Cette rubrique vous plonge au cœur des légendes, superstitions, croyances populaires, rites singuliers, faits insolites et mystérieux, qui émaillent l'Histoire de France. Un voyage pittoresque et passionnant au cœur de notre passé

Légende de Franche-Comté

La Franche-Comté a ses légendes féeriques venues d'Orient par les pèlerins, par les croisades ; celles qui sont venues du Nord par les guerres et les voyages ; et celles dont l'origine est si incertaine, dont la forme est si bien appropriée au caractère franc-comtois, que la région les revendique comme lui appartenant réellement.

1- La Vouivre

(D’après « Souvenirs de voyages et traditions populaires », paru en 1841)

Ainsi dans ses forêts, ses rivières, au fond de ses vertes vallées, au sein de ses lacs bleus, habitent les fées et les génies, les sylphes et les kobolds. Sur le plateau de Haute-Pierre, on a vu quelquefois passer une autre Mélusine, un être moitié femme et moitié serpent. C'est la Vouivre. Elle n'a point d'yeux, mais elle porte au front une escarboucle qui la guide comme un rayon lumineux le jour et la nuit. Lorsqu'elle va se baigner dans les rivières, elle est obligée de déposer cette escarboucle à terre, et, si l'on pouvait s'en emparer, on commanderait à tous les génies, on pourrait se faire apporter tous les trésors enfouis dans les flancs des montagnes. Mais il n'est pas prudent de tenter l'aventure, car au moindre bruit la Vouivre s'élance au dehors de la rivière, et malheur à celui qu'elle rencontre.

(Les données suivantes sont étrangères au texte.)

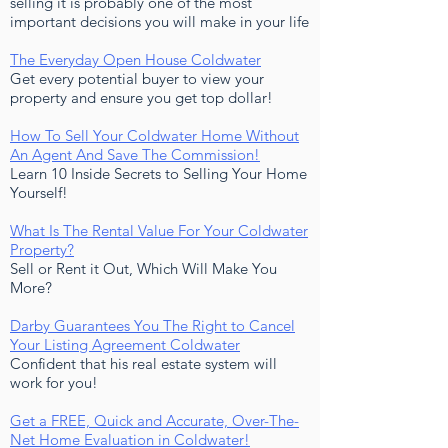
selling it is probably one of the most
important decisions you will make in your life
The Everyday Open House Coldwater
Get every potential buyer to view your
property and ensure you get top dollar!
How To Sell Your Coldwater Home Without
An Agen
t And Save Th
e Commission!
Learn 10 Inside Secrets to Selling Your Home
Yourself!
What Is The Rental Value For Your Coldwater
Property?
Sell or Rent it Out, Which Will Make You
More?
Darby Guarantees You The Right to Cancel
Your Listing Agreement Coldwater
Confident that his real estate system will
work for you!
Get a FREE, Quick and Accurate, Over-The-
Net Home Evaluation in Coldwater!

Un pauvre homme de Moustier, qui l'avait suivie un jour de très loin, et qui l'avait vue déposer son escarboucle au bord de la Loue, et plonger ses écailles de serpent dans la rivière, s'approcha avec précaution du bienheureux talisman ; mais, à l'instant où il étendait déjà la main pour le saisir, la Vouivre, qui l'avait entendu, s'élance sur lui, le jette par terre, lui déchire le sein avec ses ongles, lui serre la gorge pour l'étouffer ; et n'était que le malheureux eût reçu le matin même la communion à l'église de Lods, il serait infailliblement mort sous les coups de cette méchante Vouivre. Mais il rentra chez lui le visage et le corps tout meurtris, se promettant de ne plus courir après l'escarboucle.